Link: http://www.dcs.gla.ac.uk/conferences/lctes13/
 
When Jun 16, 2013 - Jun 23, 2013
Where Seattle, WA
Submission Deadline Feb 8, 2013
Notification Due Mar 31, 2013
Final Version Due Apr 18, 2013
 

Call For Papers

Embedded system design faces many challenges both with respect to functional requirements
and nonfunctional requirements, many of which are conflicting. They are found in areas such as
design and developer productivity, verification, validation, maintainability, and meeting performance
goals and resource constraints. Novel design-time and run-time approaches are needed to meet
the demand of emerging applications and to exploit new hardware paradigms, and in particular
to scale up to multicores (including GPUs and FPGAs) and distributed systems built from multicores.

LCTES 2013 solicits papers presenting original work on programming languages, compilers, tools,
theory, and architectures that help in overcoming these challenges. Research papers on innovative
techniques are welcome, as well as experience papers on insights obtained by experimenting with
real-world systems and applications.

Papers are solicited on, but not limited to, the following topics in embedded systems:

Programming language challenges, including:

Domain-specific languages
Features to exploit multicore, reconfigurable, and other emerging architectures
Features for distributed, adaptive, and real-time control embedded systems
Language capabilities for specification, composition, and construction of embedded systems
Language features and techniques to enhance reliability, verifiability, and security
Virtual machines, concurrency, inter-processor synchronization, and memory management

Compiler challenges, including:

Interaction between embedded architectures, operating systems, and compilers
Interpreters, binary translation, just-in-time compilation, and split compilation
Support for enhanced programmer productivity
Support for enhanced debugging, profiling, and exception/interrupt handling
Optimization for low power/energy, code and data size, and best-effort and real-time performance
Parameterized and structural compiler design space exploration and autotuning

Tools for analysis, specification, design, and implementation, including:

Hardware, system software, application software, and their interfaces
Distributed real-time control, media players, and reconfigurable architectures
System integration and testing
Performance estimation, monitoring, and tuning
Run-time system support for embedded systems
Design space exploration tools
Support for system security and system-level reliability
Approaches for cross-layer system optimization

Theory and foundations of embedded systems, including:

Predictability of resource behavior: energy, space, time
Validation and verification, in particular of concurrent and distributed systems
Formal foundations of model-based design as basis for code generation, analysis, and verification
Mathematical foundations for embedded systems
Models of computations for embedded applications

Novel embedded architectures, including:

Design and implementation of novel architectures
Workload analysis and performance evaluation
Architecture support for new language features, virtualization, compiler techniques, debugging tools

Important Dates

- Paper submission: Friday, 8 February 2013; Anywhere on Earth
- Author notification: Sunday, 31 March 2013
- Final version: Thursday, 18 April 2013; 12:00noon EDT

Submissions

Submissions must be in ACM proceedings format, 9-point type, and may not exceed 10 pages (all inclusive).
Word and LaTeX templates for this format are available at
http://www.sigplan.org/authorInformation.htm
Submissions must be in PDF, printable on US
Letter and A4 sized paper. To enable double-blind reviewing, submissions must adhere to two rules:

author names and their affiliations must be omitted; and,
references to related work by the authors should be in the third person
(e.g., not "We build on our previous work ..." but rather "We build on the work of ...").

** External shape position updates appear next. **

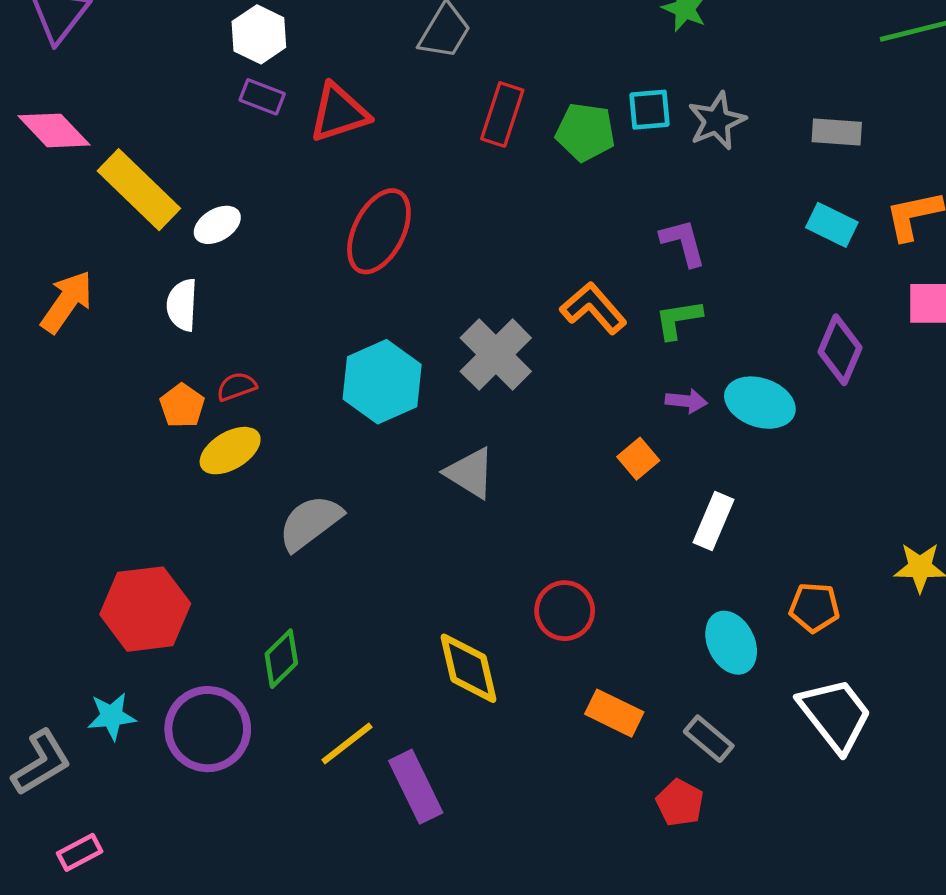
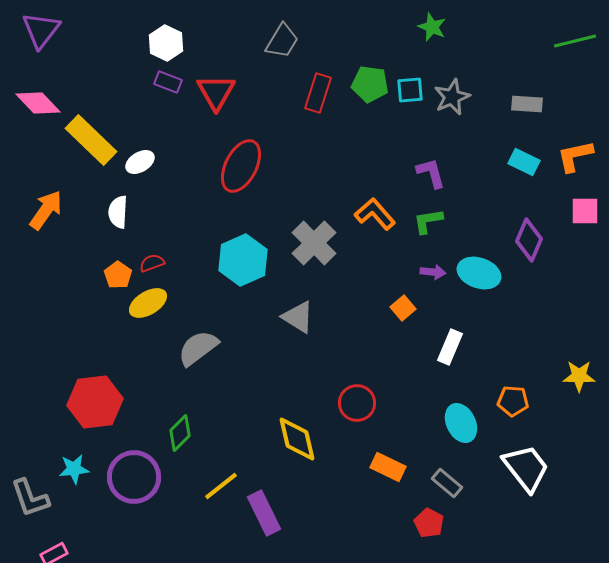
red triangle: (339, 113) -> (216, 92), turned -42
green pentagon: (585, 132) -> (370, 84), moved
gray L-shape: (41, 763) -> (30, 498), turned 102

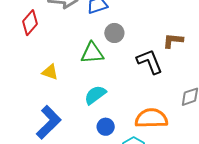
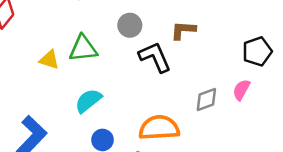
gray circle: (114, 33) -> (130, 25), moved
yellow triangle: (50, 72) -> (49, 60), moved

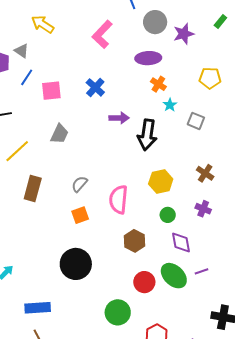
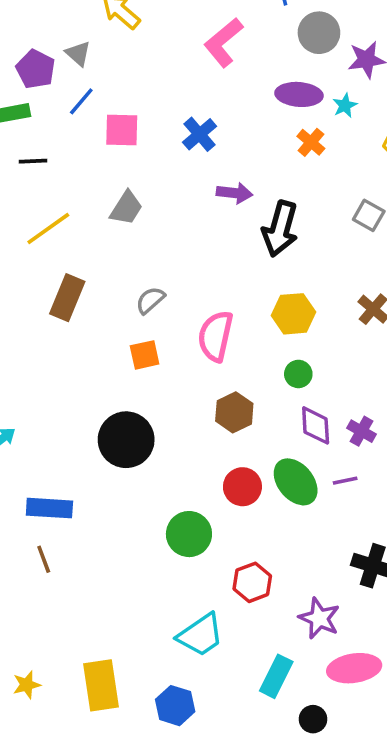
cyan star: (170, 105) -> (345, 105), moved
purple cross: (203, 209) -> (362, 431), moved

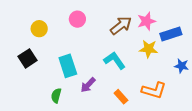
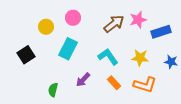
yellow circle: (39, 29) -> (46, 27), moved
yellow star: (149, 49) -> (140, 58), moved
cyan rectangle: (68, 66) -> (68, 49), moved, turned 45
orange rectangle: (121, 97) -> (114, 83), moved

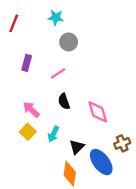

However, nothing should be done in the name of anonymity that weakens the submission or makes the job of
reviewing the paper more difficult (e.g., important background references should not be omitted or
anonymized). Papers must describe unpublished work that is not currently submitted for publication elsewhere
as discussed here:
http://www.sigplan.org/Resources/Policies/Republication
Authors of accepted papers will be required to sign an ACM copyright release.

There will also be poster and work-in-progress presentations.

The best paper will receive an award.